◆ TEXT UNDER STUDY
※ ※ ※

542 Unintentional Irony and Arrogance

pointerUnintentional Irony: Mustafa al-Fiqi, commenting on renewed speculation over the life and death of Nasser’s defenestrated son-in-law, Ashraf Marwan: “If Ashraf Marwan had told Israel about the time of the war, we would have lost.”

pointerArrogance: A few days ago Finance Minister Yusef Boutros-Ghali turned his back on opposition and independent MPs questioning him about the government’s plans to reduce the budget deficit and its national debt and took a call on his mobile. The minister has every reason to hold the People’s Assembly in contempt. It’s an expensive rubber stamp with a few futile trappings of democracy. The MPs’ no-confidence motion in the minister and the government (over the substance of the proposals, not the minister’s contempt) was doomed from the start.

Usually, though, ruling-party types like to maintain the fiction that the Parliament is important. Or at least important enough to warrant good mobile-phone etiquette. In any case, I’ll take casual arrogance over the erratic thuggery the government can display when it’s really challenged, as it was in the Judges’ Revolt two years ago, or in the Rafah border crisis a few weeks ago, when Foreign Minister Ahmed Aboul Gheit threatened to break the legs of any Palestinian trying to cross into Sinai.

The world’s diplomatic set has been snickering or stunned by Aboul Gheit’s bizarre rants about gays for years, leaving those who work under him banging their heads on their desks as they watch years of hard work representing Egypt with dignity evaporate with each vituperative word.

※ ※ ※

◆ RECORDS
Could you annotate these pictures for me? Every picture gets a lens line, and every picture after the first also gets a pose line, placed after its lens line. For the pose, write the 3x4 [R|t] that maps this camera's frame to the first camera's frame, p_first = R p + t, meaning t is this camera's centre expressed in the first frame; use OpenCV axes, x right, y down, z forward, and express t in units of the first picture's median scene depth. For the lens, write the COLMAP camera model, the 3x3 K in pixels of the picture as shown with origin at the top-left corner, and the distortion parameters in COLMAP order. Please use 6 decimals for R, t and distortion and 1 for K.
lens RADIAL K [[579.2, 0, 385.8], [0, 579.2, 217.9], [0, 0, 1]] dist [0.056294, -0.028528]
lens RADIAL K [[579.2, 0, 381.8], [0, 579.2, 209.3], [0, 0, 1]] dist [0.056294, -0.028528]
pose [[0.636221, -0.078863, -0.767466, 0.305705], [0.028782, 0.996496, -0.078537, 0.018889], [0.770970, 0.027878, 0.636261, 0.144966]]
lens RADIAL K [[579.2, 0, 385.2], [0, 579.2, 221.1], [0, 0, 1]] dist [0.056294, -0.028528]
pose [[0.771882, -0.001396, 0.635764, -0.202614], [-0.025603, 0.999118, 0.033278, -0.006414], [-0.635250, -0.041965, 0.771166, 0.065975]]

※ ※ ※

◆ BRIEF 1
Copy the passage from the post on Egyptian officials, beginning at the words "542 Unintentional Irony" and stopping after the words "from the start.".
◆ BRIEF 2
Answer these questions using the post on Egyptian officials.
(a) What did Finance Minister Yusef Boutros-Ghali do while MPs were questioning him?
(b) During which crisis did Foreign Minister Ahmed Aboul Gheit threaten to break legs, and whose?
(c) How long ago did the Judges' Revolt take place?
Work from the post alone; the material plays no part.

◆ RESPONSE 1
542 Unintentional Irony and Arrogance

pointerUnintentional Irony: Mustafa al-Fiqi, commenting on renewed speculation over the life and death of Nasser’s defenestrated son-in-law, Ashraf Marwan: “If Ashraf Marwan had told Israel about the time of the war, we would have lost.”

pointerArrogance: A few days ago Finance Minister Yusef Boutros-Ghali turned his back on opposition and independent MPs questioning him about the government’s plans to reduce the budget deficit and its national debt and took a call on his mobile. The minister has every reason to hold the People’s Assembly in contempt. It’s an expensive rubber stamp with a few futile trappings of democracy. The MPs’ no-confidence motion in the minister and the government (over the substance of the proposals, not the minister’s contempt) was doomed from the start.

◆ RESPONSE 2
(a) He turned his back on them and took a call on his mobile.
(b) During the Rafah border crisis, he threatened to break the legs of any Palestinian trying to cross into Sinai.
(c) Two years ago.